Non-ASCII letters aren't handled by the lexer for JavaScript. This is causing some JavaScriptCore Mozilla tests to fail.
Created attachment 3816 [details] patch to handle non-ASCII characters in the tokenizer
Created attachment 3817 [details] Deseret test case Is JavaScript supposed to handle non-BMP Unicode? Cyrillic starts to work, but Deseret characters do not work even with this patch. Firefox exhibits the same behavior.
Yes, JavaScript is supposed to handle non-BMP Unicode, in a sense. Everything's defined in terms of UTF-16. But I believe there are no non-BMP characters that are legal in identifiers. The ECMA specification lists the legal character classes for identifiers. So I think this patch is completely fine.
I'm certainly not an expert here (I found the documentation by keywords you mentioned)... But the character in my example has an "Lu" category - permitted in identifiers by Ecma-262.
Created attachment 3821 [details] normalization test case One more questionable test :) Ecma-262 says: >Two identifiers that are canonically equivalent according to the Unicode standard are not equal >unless they are represented by the exact same sequence of code points (in other words, conforming >ECMAScript implementations are only required to do bitwise comparison on identifiers) . The intent >is that the incoming source text has been converted to normalised form C before it reaches the >compiler. Well, if the source text must be normalized before it reaches the compiler, then it shouldn't matter whether decomposed or precomposed forms are used... Common sense says the same (otherwise, it's too easy to make extremely hard to find mistakes), but this test case shows it doesn't work this way in both Safari and Firefox.
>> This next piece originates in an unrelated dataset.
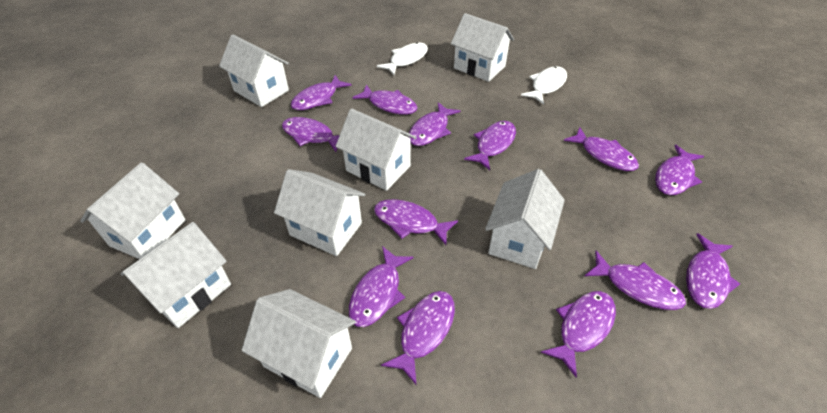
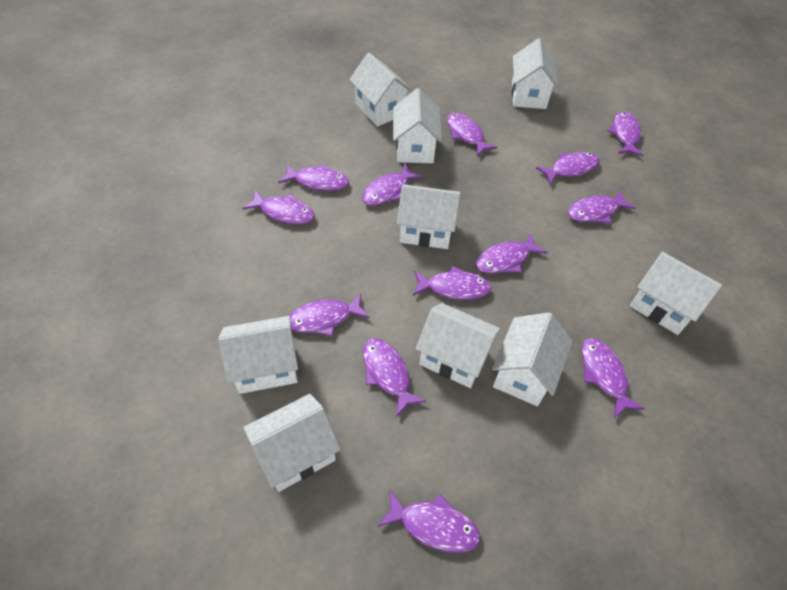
white fish: [377,42,428,75] [521,66,567,105] = 2 -> none = 0
white house: [80,162,185,259] [120,222,231,328] [219,34,289,107] [242,289,356,398] [274,169,365,256] [336,108,417,191] [451,13,514,82] [485,169,565,269] = 8 -> [218,316,298,394] [244,394,341,492] [349,53,413,127] [393,88,442,163] [397,184,461,249] [416,303,501,388] [492,312,572,406] [512,38,559,109] [630,252,722,335] = 9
OK. Lets file a separate bug about non-BMP characters. It's particularly awkward to handle those since JavaScript is so heavily based on UTF-16, but I'm sure we can get it to work. And lets file yet another separate bug about normalization. Also note, the patch has some unrelated changes that are not part of the fix to this bug.
I think I'd like to fix both of those issues, but lets not do them all at once. Lets break the issues from this one bug report into 5 separate bug reports: (1) non-Latin-1 BMP characters in identifiers, (2) normalization of character sequences in identifiers, (3) \u sequences in identifiers, (4) skipping Cf characters in incoming text, and (5) non-BMP characters in identifiers. This patch addresses (1), (3), and (4), and I think it should be broken into separate pieces and landed separately with separate tests for each one.
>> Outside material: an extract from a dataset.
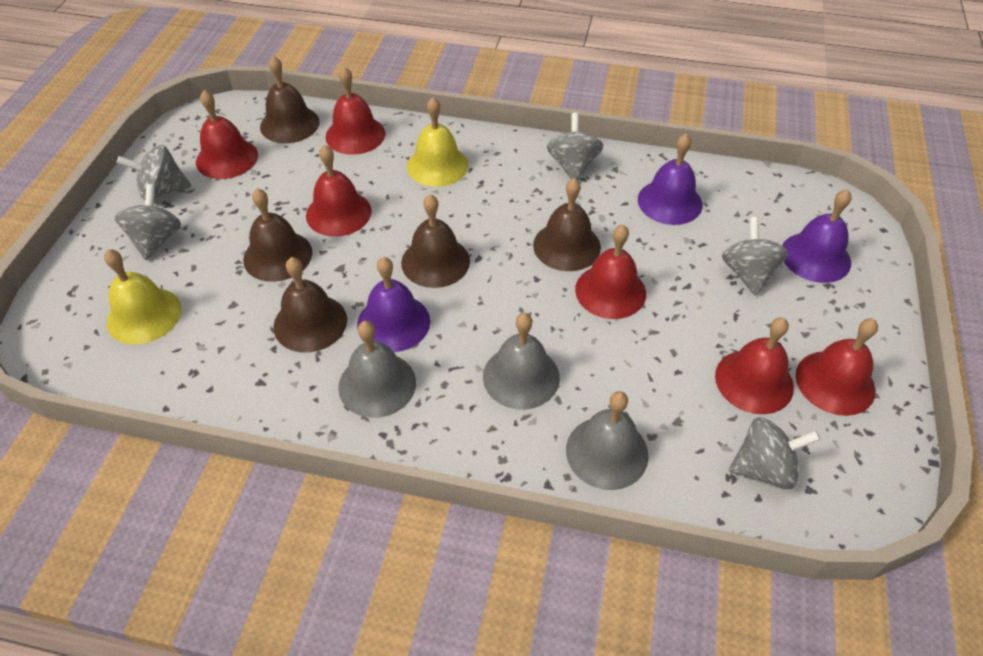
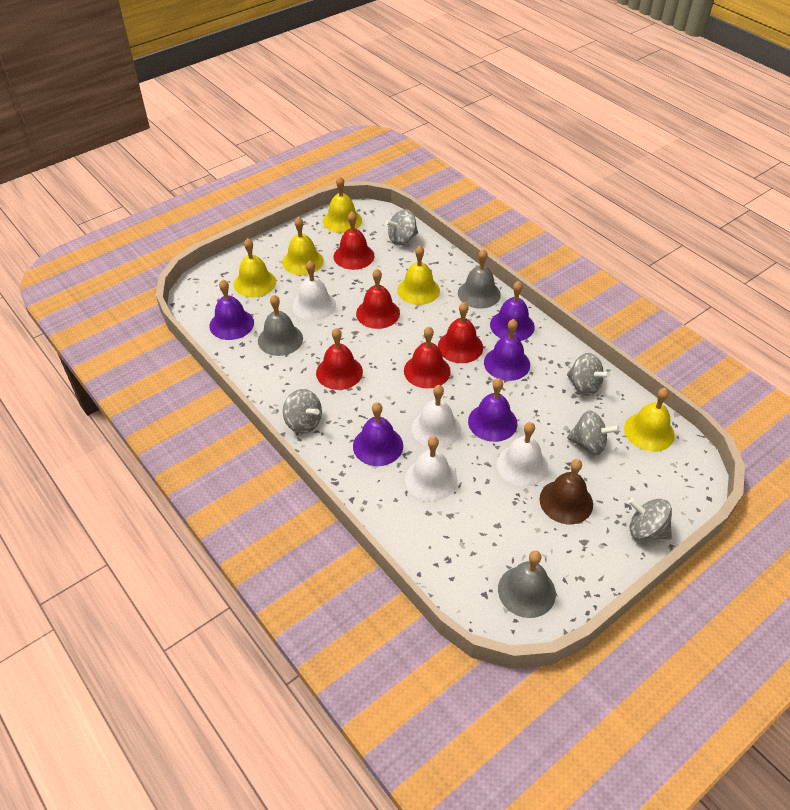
brown bell: [243,188,312,282] [260,56,319,143] [273,257,347,353] [401,194,470,288] [533,178,601,271] = 5 -> [540,459,593,524] = 1
purple bell: [357,257,430,352] [638,134,702,225] [782,189,852,283] = 3 -> [209,280,254,340] [353,402,403,466] [468,378,517,442] [484,319,530,381] [490,281,535,341] = 5
red bell: [196,90,258,179] [306,145,371,237] [325,67,385,155] [575,224,646,319] [715,317,794,414] [796,319,878,416] = 6 -> [316,328,363,390] [334,212,374,270] [356,269,400,329] [404,327,451,388] [438,302,483,363] = 5
white bell: none = 0 -> [293,261,336,320] [405,436,457,501] [412,385,461,448] [497,422,548,487] = 4
yellow bell: [104,249,182,345] [407,97,469,187] = 2 -> [234,238,276,297] [282,217,324,275] [323,177,362,233] [397,246,440,305] [624,388,675,452] = 5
So, this becomes a meta-bug, did I understand you correctly? I have filed separate bugs: bug 4918 for (1) bug 4919 for (2) bug 4920 for (3) bug 4921 for (5). I couldn't find why Cf characters should be skipped, so I didn't file a bug on that.
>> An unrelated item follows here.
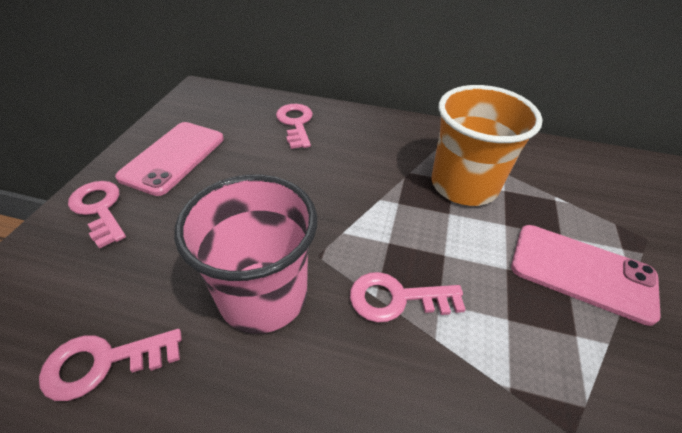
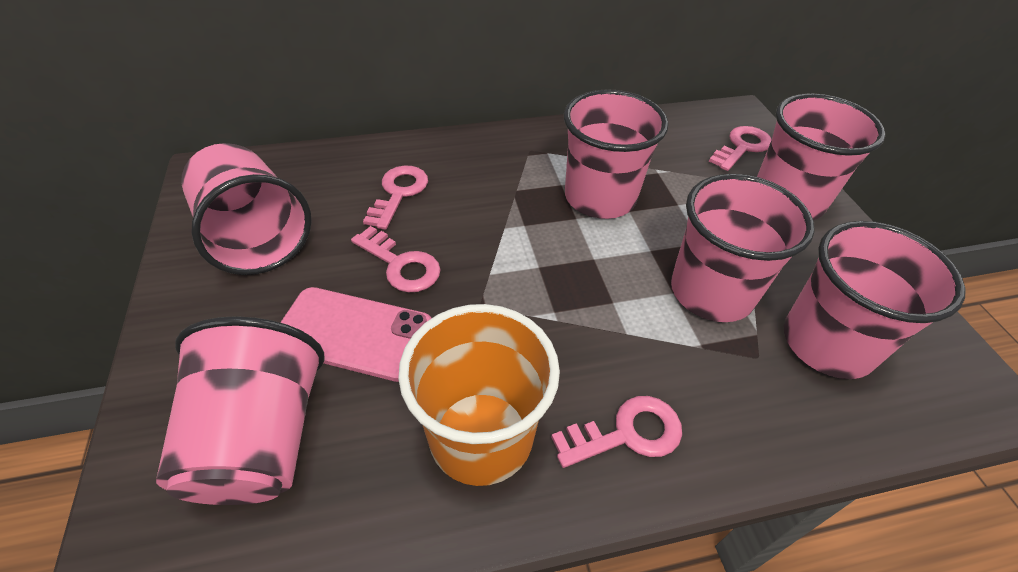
pink cup: [174,174,317,334] = 1 -> [156,316,324,505] [181,143,312,275] [564,89,669,219] [671,174,815,322] [757,93,886,220] [784,221,966,379] = 6
pink phone: [115,122,224,196] [511,225,661,326] = 2 -> [280,287,431,382] = 1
I was planning to use this for only issue (1), but keeping this as a "meta-bug" seems OK too, even though it's not what I had in mind. The reason we need to skip Cf characters is section 7.1 of the ECMA 262 standard: "The format control characters can occur anywhere in the source text of an ECMAScript program. These characters are removed from the source text before applying the lexical grammar."
Filed (4) as bug 4931.
See also Bug 8043.
See bug 10370
All related bugs closed, closing umbrella bug.